● What to work on
Convert the data below into a Markdown table with a "No." column for the row number and a "Text" column for each line, skipping blank lines and leaving out the pictures.

[Opening Provided material section]

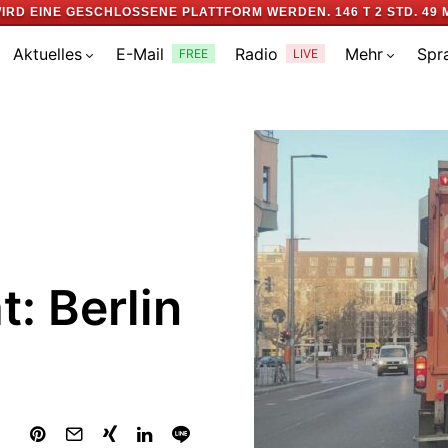
IRD EINE GESCHLOSSENE PLATTFORM WERDEN.
146 T 2 STD. 49 
Aktuelles
E-Mail
Radio
Mehr
Spr
FREE
LIVE
: Berlin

[Closing Provided material section]

● Response
| No. | Text |
|---|---|
| 1 | IRD EINE GESCHLOSSENE PLATTFORM WERDEN. |
| 2 | 146 T 2 STD. 49  |
| 3 | Aktuelles |
| 4 | E-Mail |
| 5 | Radio |
| 6 | Mehr |
| 7 | Spr |
| 8 | FREE |
| 9 | LIVE |
| 10 | : Berlin |